▶ Supplied information:
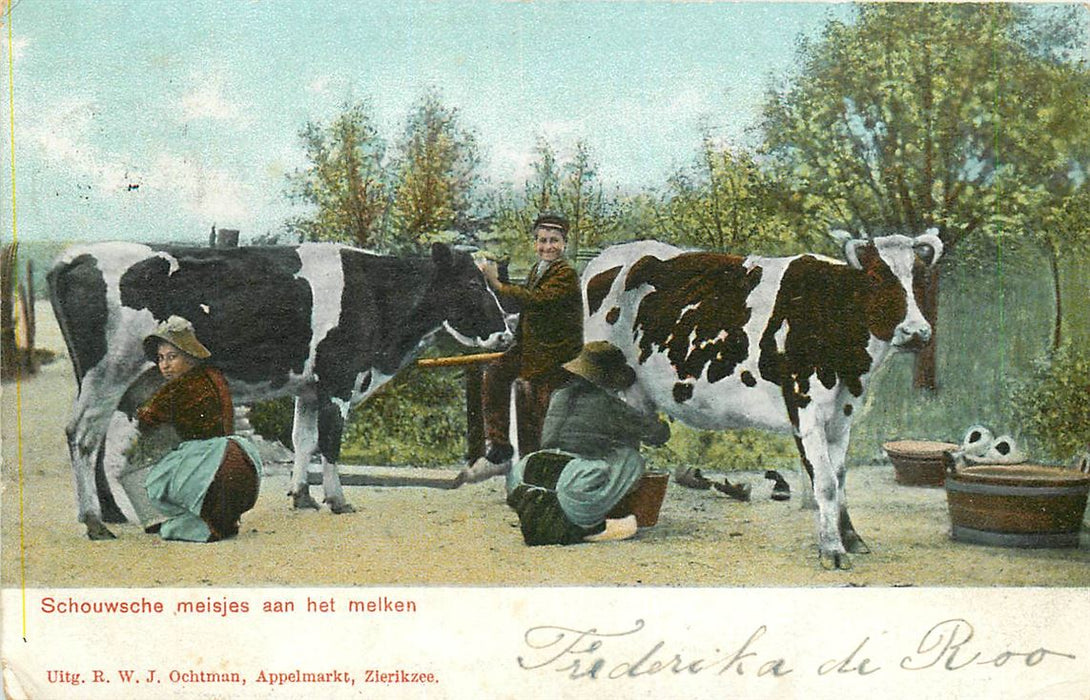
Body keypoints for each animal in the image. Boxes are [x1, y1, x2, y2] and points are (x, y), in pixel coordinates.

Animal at [49, 239, 512, 540]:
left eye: (491, 283)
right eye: (474, 285)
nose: (507, 334)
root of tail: (76, 256)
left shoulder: (308, 387)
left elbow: (303, 439)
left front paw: (302, 495)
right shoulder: (339, 378)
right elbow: (331, 442)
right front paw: (337, 499)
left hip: (101, 378)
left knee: (93, 440)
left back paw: (111, 513)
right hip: (108, 373)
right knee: (82, 436)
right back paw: (94, 521)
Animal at [579, 228, 946, 566]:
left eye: (922, 276)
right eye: (875, 276)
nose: (917, 332)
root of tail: (604, 258)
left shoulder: (843, 415)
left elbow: (840, 478)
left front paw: (851, 537)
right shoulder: (805, 405)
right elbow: (826, 482)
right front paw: (832, 549)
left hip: (635, 393)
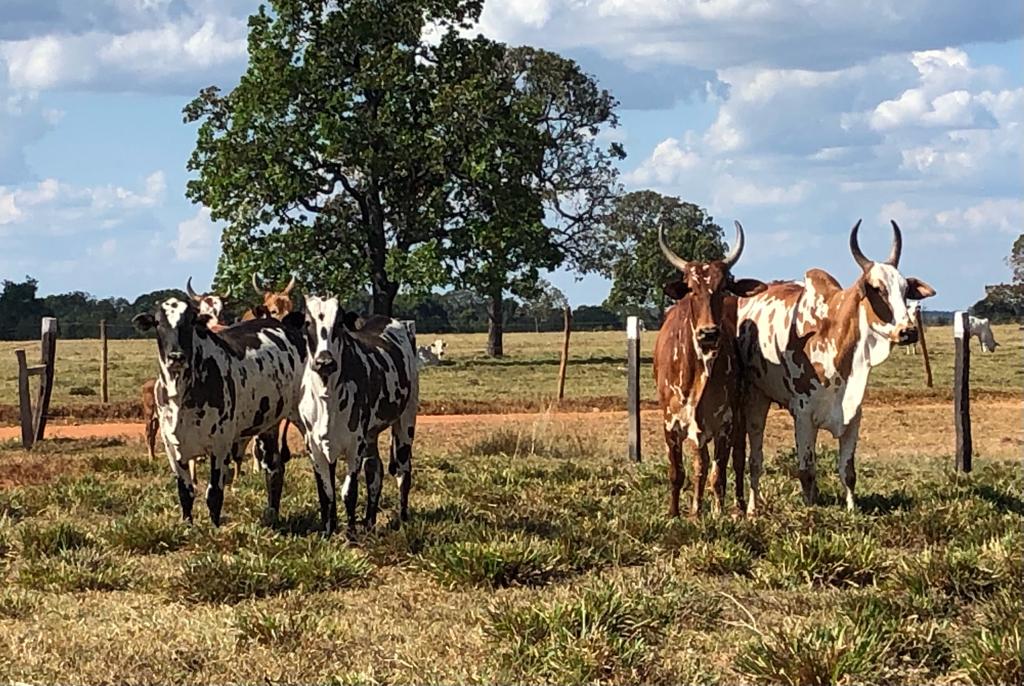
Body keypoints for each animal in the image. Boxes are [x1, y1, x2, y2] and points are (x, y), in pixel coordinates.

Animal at [130, 296, 303, 528]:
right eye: (158, 323)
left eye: (190, 321)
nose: (176, 356)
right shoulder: (172, 446)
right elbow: (185, 492)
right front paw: (187, 525)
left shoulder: (220, 445)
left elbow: (214, 494)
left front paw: (214, 527)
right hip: (267, 424)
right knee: (274, 467)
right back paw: (272, 514)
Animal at [299, 294, 417, 536]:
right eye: (307, 323)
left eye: (339, 323)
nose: (324, 362)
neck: (327, 397)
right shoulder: (314, 445)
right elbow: (326, 492)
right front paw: (327, 532)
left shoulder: (355, 444)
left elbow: (349, 491)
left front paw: (351, 534)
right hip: (371, 435)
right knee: (375, 471)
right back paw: (370, 522)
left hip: (405, 421)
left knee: (403, 472)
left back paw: (402, 519)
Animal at [651, 223, 765, 518]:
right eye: (691, 288)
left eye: (723, 286)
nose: (709, 333)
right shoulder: (671, 422)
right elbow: (678, 472)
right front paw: (676, 513)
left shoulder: (725, 422)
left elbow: (719, 474)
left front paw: (717, 512)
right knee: (700, 465)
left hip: (739, 414)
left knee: (737, 460)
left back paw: (737, 506)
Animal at [737, 223, 937, 513]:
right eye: (877, 288)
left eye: (904, 290)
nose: (908, 331)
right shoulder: (803, 416)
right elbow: (807, 472)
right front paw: (811, 511)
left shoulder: (853, 416)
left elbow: (848, 472)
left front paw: (852, 511)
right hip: (755, 400)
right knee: (754, 460)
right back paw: (752, 508)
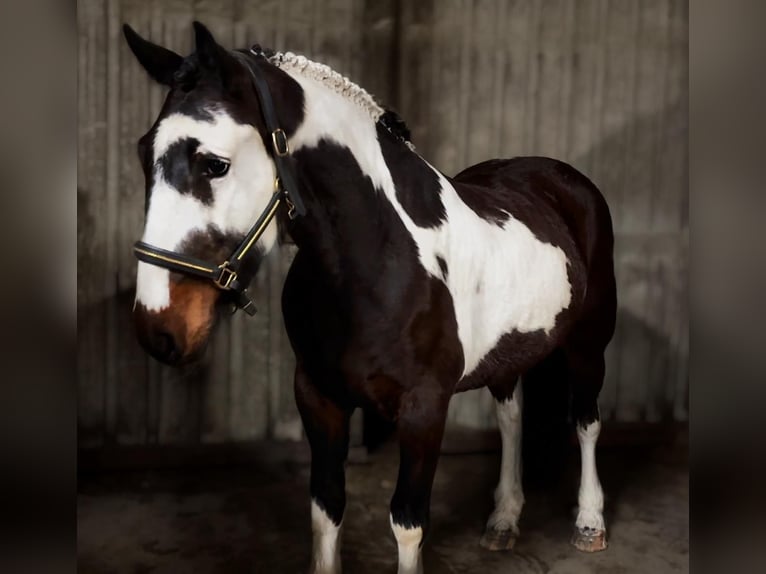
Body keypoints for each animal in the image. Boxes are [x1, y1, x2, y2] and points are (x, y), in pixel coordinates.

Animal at [124, 21, 617, 574]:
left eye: (215, 163)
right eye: (143, 153)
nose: (159, 329)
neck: (378, 259)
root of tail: (559, 176)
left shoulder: (424, 407)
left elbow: (407, 522)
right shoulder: (318, 396)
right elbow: (325, 510)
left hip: (589, 343)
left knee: (587, 421)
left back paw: (589, 524)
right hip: (509, 353)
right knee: (511, 417)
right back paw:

▶ Instructions for the task:
Wherever "back" occurs in the records above, copy the line it sits in.

▶ Answer for this exercise:
left back paw: (111, 513)
right back paw: (94, 521)
right back paw: (272, 514)
right back paw: (370, 522)
left back paw: (402, 519)
left back paw: (737, 506)
right back paw: (752, 508)
left back paw: (589, 524)
right back paw:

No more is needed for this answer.